Task objective:
Show every line in the rows below that contains the word "Aggravated".

Records for the task:
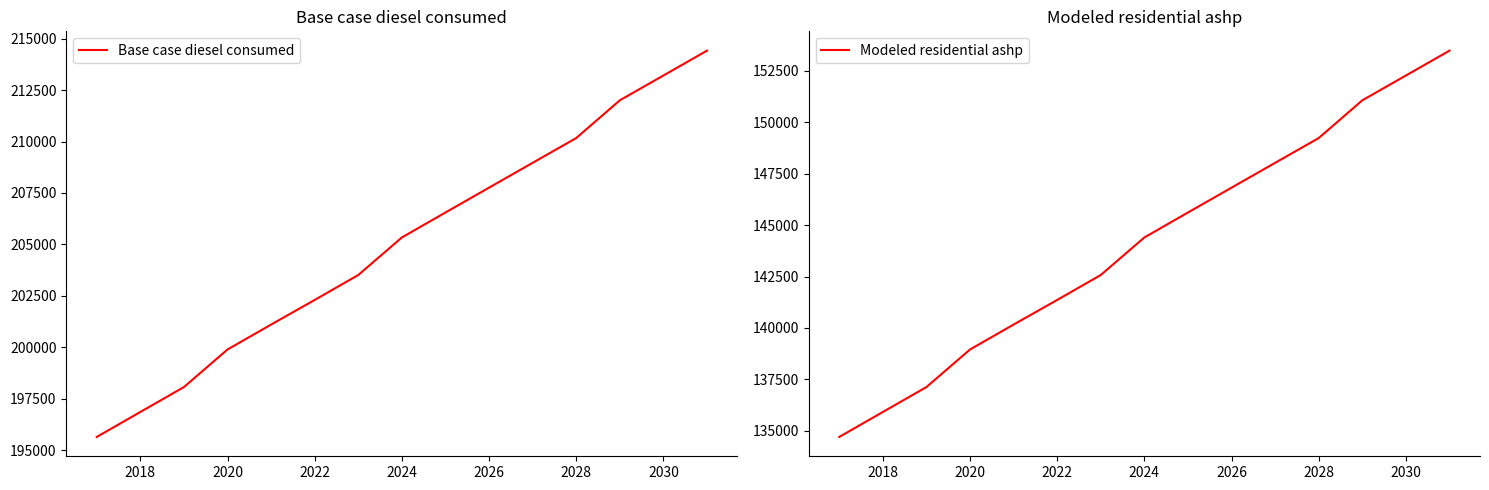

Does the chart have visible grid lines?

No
---
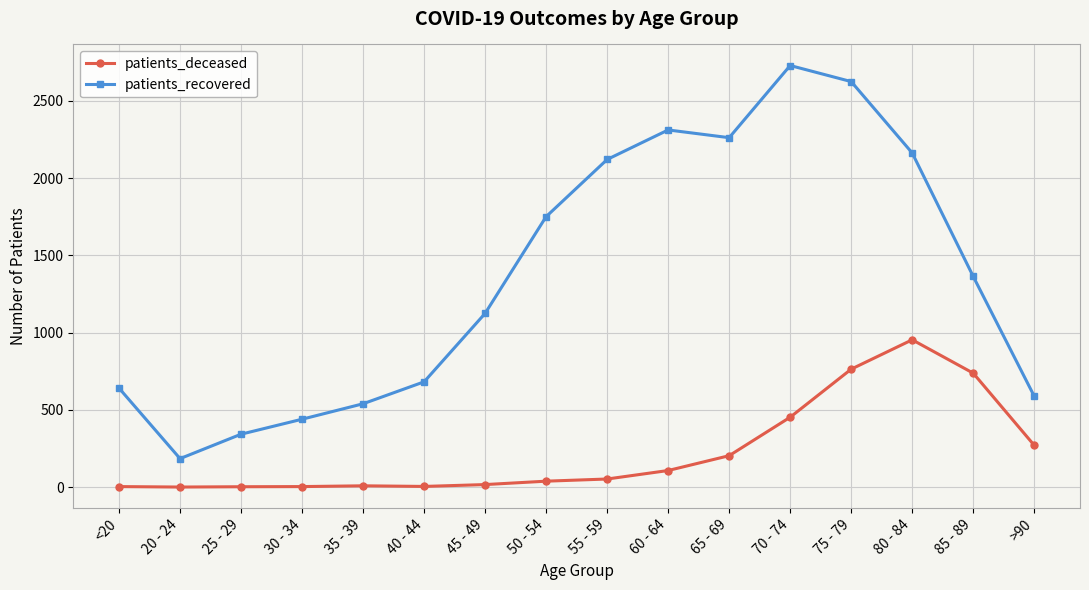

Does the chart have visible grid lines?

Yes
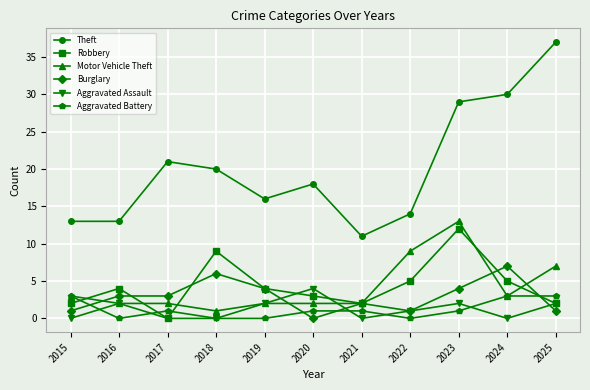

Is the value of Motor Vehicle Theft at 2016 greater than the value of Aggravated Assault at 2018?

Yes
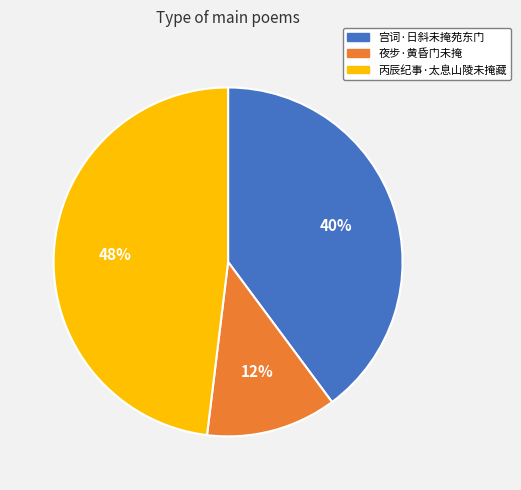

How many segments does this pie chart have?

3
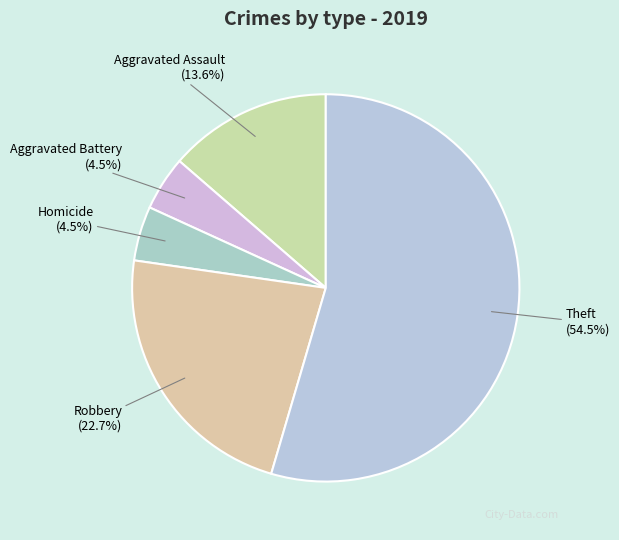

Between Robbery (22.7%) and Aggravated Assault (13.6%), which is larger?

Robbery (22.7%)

Task output:
Is the value of Motor Vehicle Theft at 2016 greater than the value of Aggravated Assault at 2018?
Between Robbery (22.7%) and Aggravated Assault (13.6%), which is larger?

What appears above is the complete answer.